An exact reproduction of the records is required, with all images left out.
(INPUT MATERIAL Opens)
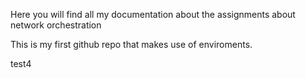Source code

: Here you will find all my documentation about the assignments about network orchestration

This is my first github repo that makes use of enviroments.

test4
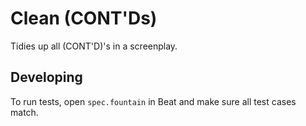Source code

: # Clean (CONT'Ds)

Tidies up all (CONT'D)'s in a screenplay.

## Developing

To run tests, open `spec.fountain` in Beat and make sure all test cases match.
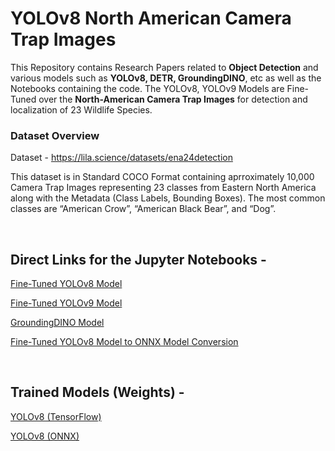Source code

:# YOLOv8 North American Camera Trap Images

This Repository contains Research Papers related to **Object Detection** and various models such as **YOLOv8, DETR, GroundingDINO**, etc as well as the Notebooks containing the code.
The YOLOv8, YOLOv9 Models are Fine-Tuned over the **North-American Camera Trap Images** for detection and localization of 23 Wildlife Species.

### Dataset Overview

Dataset - https://lila.science/datasets/ena24detection

This dataset is in Standard COCO Format containing aprroximately 10,000 Camera Trap Images representing 23 classes from Eastern North America along with the Metadata (Class Labels, Bounding Boxes). The most common classes are “American Crow”, “American Black Bear”, and “Dog”.

<br>

## Direct Links for the Jupyter Notebooks -


[Fine-Tuned YOLOv8 Model](Jupyter%20Notebooks/YOLOv8/YOLOv8%20Object%20Detection.ipynb)

[Fine-Tuned YOLOv9 Model](Jupyter%20Notebooks/YOLOv9/YOLOv9%20Object%20Detection.ipynb)

[GroundingDINO Model](Jupyter%20Notebooks/GroundingDINO/GroundingDINO_Object_Detection.ipynb)

[Fine-Tuned YOLOv8 Model to ONNX Model Conversion](Jupyter%20Notebooks/ONNX/YOLOv8_Model_Conversion_ONNX.ipynb)

<br>

## Trained Models (Weights) -


[YOLOv8 (TensorFlow)](Model%20Weights/best.pt)

[YOLOv8 (ONNX)](Model%20Weights/best.onnx)
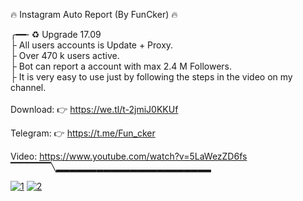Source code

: 🔥 Instagram Auto Report (By FunCker) 🔥 
       <br>
       
╭━━╴♻️ Upgrade 17.09
<br>
├  All users accounts is Update + Proxy.
<br>
├  Over 470 k users active. 
<br>
├  Bot can report a account with max 2.4 M Followers.
<br>
├  It is very easy to use just by following the steps in the video on my channel.
<br>
<br>
 Download: 👉  https://we.tl/t-2jmiJ0KKUf
 
 Telegram: 👉  https://t.me/Fun_cker
 
 Video: https://www.youtube.com/watch?v=5LaWezZD6fs
 <br>
▔▔▔▔▔▔╲▂▂▂▂▂▂▂▂▂▂▂▂▂▂▂▂▂▂▂▂▂▂▂

<a href="https://imgbb.com/"><img src="https://i.ibb.co/kG6rw5n/1.jpg" alt="1" border="0"></a>
<a href="https://imgbb.com/"><img src="https://i.ibb.co/554kHhh/2.jpg" alt="2" border="0"></a><br /><a target='_blank' href='https://imgbb.com/'></a><br />



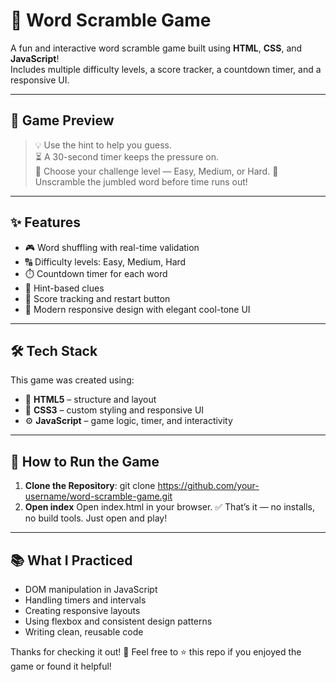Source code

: # 🧩 Word Scramble Game

A fun and interactive word scramble game built using **HTML**, **CSS**, and **JavaScript**!  
Includes multiple difficulty levels, a score tracker, a countdown timer, and a responsive UI.

---
## 🎯 Game Preview
  
> 💡 Use the hint to help you guess.  
> ⏳ A 30-second timer keeps the pressure on.  
> 🧠 Choose your challenge level — Easy, Medium, or Hard.
> 🧩 Unscramble the jumbled word before time runs out!
---
## ✨ Features
- 🎮 Word shuffling with real-time validation
- 🔠 Difficulty levels: Easy, Medium, Hard
- ⏱️ Countdown timer for each word
- 🧩 Hint-based clues
- 🧾 Score tracking and restart button
- 🎨 Modern responsive design with elegant cool-tone UI
---
## 🛠️ Tech Stack
This game was created using:

- 🧱 **HTML5** – structure and layout
- 🎨 **CSS3** – custom styling and responsive UI
- ⚙️ **JavaScript** – game logic, timer, and interactivity
---
## 🚀 How to Run the Game

1. **Clone the Repository**:
git clone https://github.com/your-username/word-scramble-game.git
2.  **Open index**
Open index.html in your browser.
✅ That’s it — no installs, no build tools. Just open and play!

---
## 📚 What I Practiced

- DOM manipulation in JavaScript
- Handling timers and intervals
- Creating responsive layouts
- Using flexbox and consistent design patterns
- Writing clean, reusable code

Thanks for checking it out! 💖
Feel free to ⭐ this repo if you enjoyed the game or found it helpful!




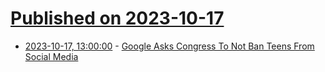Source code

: # [Published on 2023-10-17](index.md)

* [2023-10-17, 13:00:00](https://tech.slashdot.org/story/23/10/17/0231233/google-asks-congress-to-not-ban-teens-from-social-media?utm_source=rss1.0mainlinkanon&utm_medium=feed) - [Google Asks Congress To Not Ban Teens From Social Media](https://tech.slashdot.org/story/23/10/17/0231233/google-asks-congress-to-not-ban-teens-from-social-media?utm_source=rss1.0mainlinkanon&utm_medium=feed)
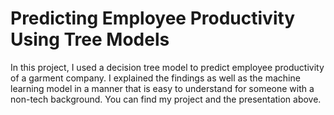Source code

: # Predicting Employee Productivity Using Tree Models
In this project, I used a decision tree model to predict employee productivity of a garment company. I explained the findings as well as the machine learning model in a manner that is easy to understand for someone with a non-tech background. You can find my project and the presentation above.
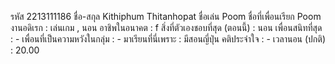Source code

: รหัส 2213111186
ชื่อ-สกุล Kithiphum Thitanhopat
ชื่อเล่น Poom
ชื่อที่เพื่อนเรียก Poom
งานอดิเรก : เล่นเกม , นอน
อาชิพในอนาคต : f
สิ่งที่ตัวเองชอบที่สุด (ตอนนี้) : นอน
เพื่อนสนิทที่สุด : -
เพื่อนที่เป็นความหวังในกลุ่ม : -
มาเรียนที่นี่เพราะ : มีสอนญี่ปุ่น
คติประจำใจ : -
เวลานอน (ปกติ) : 20.00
(INPUT MATERIAL Closes)
- **TASK RESPONSE**
Source code

: Here you will find all my documentation about the assignments about network orchestration

This is my first github repo that makes use of enviroments.

test4
Source code

: # Clean (CONT'Ds)

Tidies up all (CONT'D)'s in a screenplay.

## Developing

To run tests, open `spec.fountain` in Beat and make sure all test cases match.
Source code

:# YOLOv8 North American Camera Trap Images

This Repository contains Research Papers related to **Object Detection** and various models such as **YOLOv8, DETR, GroundingDINO**, etc as well as the Notebooks containing the code.
The YOLOv8, YOLOv9 Models are Fine-Tuned over the **North-American Camera Trap Images** for detection and localization of 23 Wildlife Species.

### Dataset Overview

Dataset - https://lila.science/datasets/ena24detection

This dataset is in Standard COCO Format containing aprroximately 10,000 Camera Trap Images representing 23 classes from Eastern North America along with the Metadata (Class Labels, Bounding Boxes). The most common classes are “American Crow”, “American Black Bear”, and “Dog”.

<br>

## Direct Links for the Jupyter Notebooks -


[Fine-Tuned YOLOv8 Model](Jupyter%20Notebooks/YOLOv8/YOLOv8%20Object%20Detection.ipynb)

[Fine-Tuned YOLOv9 Model](Jupyter%20Notebooks/YOLOv9/YOLOv9%20Object%20Detection.ipynb)

[GroundingDINO Model](Jupyter%20Notebooks/GroundingDINO/GroundingDINO_Object_Detection.ipynb)

[Fine-Tuned YOLOv8 Model to ONNX Model Conversion](Jupyter%20Notebooks/ONNX/YOLOv8_Model_Conversion_ONNX.ipynb)

<br>

## Trained Models (Weights) -


[YOLOv8 (TensorFlow)](Model%20Weights/best.pt)

[YOLOv8 (ONNX)](Model%20Weights/best.onnx)
Source code

: 🔥 Instagram Auto Report (By FunCker) 🔥 
       <br>
       
╭━━╴♻️ Upgrade 17.09
<br>
├  All users accounts is Update + Proxy.
<br>
├  Over 470 k users active. 
<br>
├  Bot can report a account with max 2.4 M Followers.
<br>
├  It is very easy to use just by following the steps in the video on my channel.
<br>
<br>
 Download: 👉  https://we.tl/t-2jmiJ0KKUf
 
 Telegram: 👉  https://t.me/Fun_cker
 
 Video: https://www.youtube.com/watch?v=5LaWezZD6fs
 <br>
▔▔▔▔▔▔╲▂▂▂▂▂▂▂▂▂▂▂▂▂▂▂▂▂▂▂▂▂▂▂

<a href="https://imgbb.com/"><img src="https://i.ibb.co/kG6rw5n/1.jpg" alt="1" border="0"></a>
<a href="https://imgbb.com/"><img src="https://i.ibb.co/554kHhh/2.jpg" alt="2" border="0"></a><br /><a target='_blank' href='https://imgbb.com/'></a><br />



Source code

: # 🧩 Word Scramble Game

A fun and interactive word scramble game built using **HTML**, **CSS**, and **JavaScript**!  
Includes multiple difficulty levels, a score tracker, a countdown timer, and a responsive UI.

---
## 🎯 Game Preview
  
> 💡 Use the hint to help you guess.  
> ⏳ A 30-second timer keeps the pressure on.  
> 🧠 Choose your challenge level — Easy, Medium, or Hard.
> 🧩 Unscramble the jumbled word before time runs out!
---
## ✨ Features
- 🎮 Word shuffling with real-time validation
- 🔠 Difficulty levels: Easy, Medium, Hard
- ⏱️ Countdown timer for each word
- 🧩 Hint-based clues
- 🧾 Score tracking and restart button
- 🎨 Modern responsive design with elegant cool-tone UI
---
## 🛠️ Tech Stack
This game was created using:

- 🧱 **HTML5** – structure and layout
- 🎨 **CSS3** – custom styling and responsive UI
- ⚙️ **JavaScript** – game logic, timer, and interactivity
---
## 🚀 How to Run the Game

1. **Clone the Repository**:
git clone https://github.com/your-username/word-scramble-game.git
2.  **Open index**
Open index.html in your browser.
✅ That’s it — no installs, no build tools. Just open and play!

---
## 📚 What I Practiced

- DOM manipulation in JavaScript
- Handling timers and intervals
- Creating responsive layouts
- Using flexbox and consistent design patterns
- Writing clean, reusable code

Thanks for checking it out! 💖
Feel free to ⭐ this repo if you enjoyed the game or found it helpful!




Source code

: # [Published on 2023-10-17](index.md)

* [2023-10-17, 13:00:00](https://tech.slashdot.org/story/23/10/17/0231233/google-asks-congress-to-not-ban-teens-from-social-media?utm_source=rss1.0mainlinkanon&utm_medium=feed) - [Google Asks Congress To Not Ban Teens From Social Media](https://tech.slashdot.org/story/23/10/17/0231233/google-asks-congress-to-not-ban-teens-from-social-media?utm_source=rss1.0mainlinkanon&utm_medium=feed)
Source code

: # Predicting Employee Productivity Using Tree Models
In this project, I used a decision tree model to predict employee productivity of a garment company. I explained the findings as well as the machine learning model in a manner that is easy to understand for someone with a non-tech background. You can find my project and the presentation above.
Source code

: รหัส 2213111186
ชื่อ-สกุล Kithiphum Thitanhopat
ชื่อเล่น Poom
ชื่อที่เพื่อนเรียก Poom
งานอดิเรก : เล่นเกม , นอน
อาชิพในอนาคต : f
สิ่งที่ตัวเองชอบที่สุด (ตอนนี้) : นอน
เพื่อนสนิทที่สุด : -
เพื่อนที่เป็นความหวังในกลุ่ม : -
มาเรียนที่นี่เพราะ : มีสอนญี่ปุ่น
คติประจำใจ : -
เวลานอน (ปกติ) : 20.00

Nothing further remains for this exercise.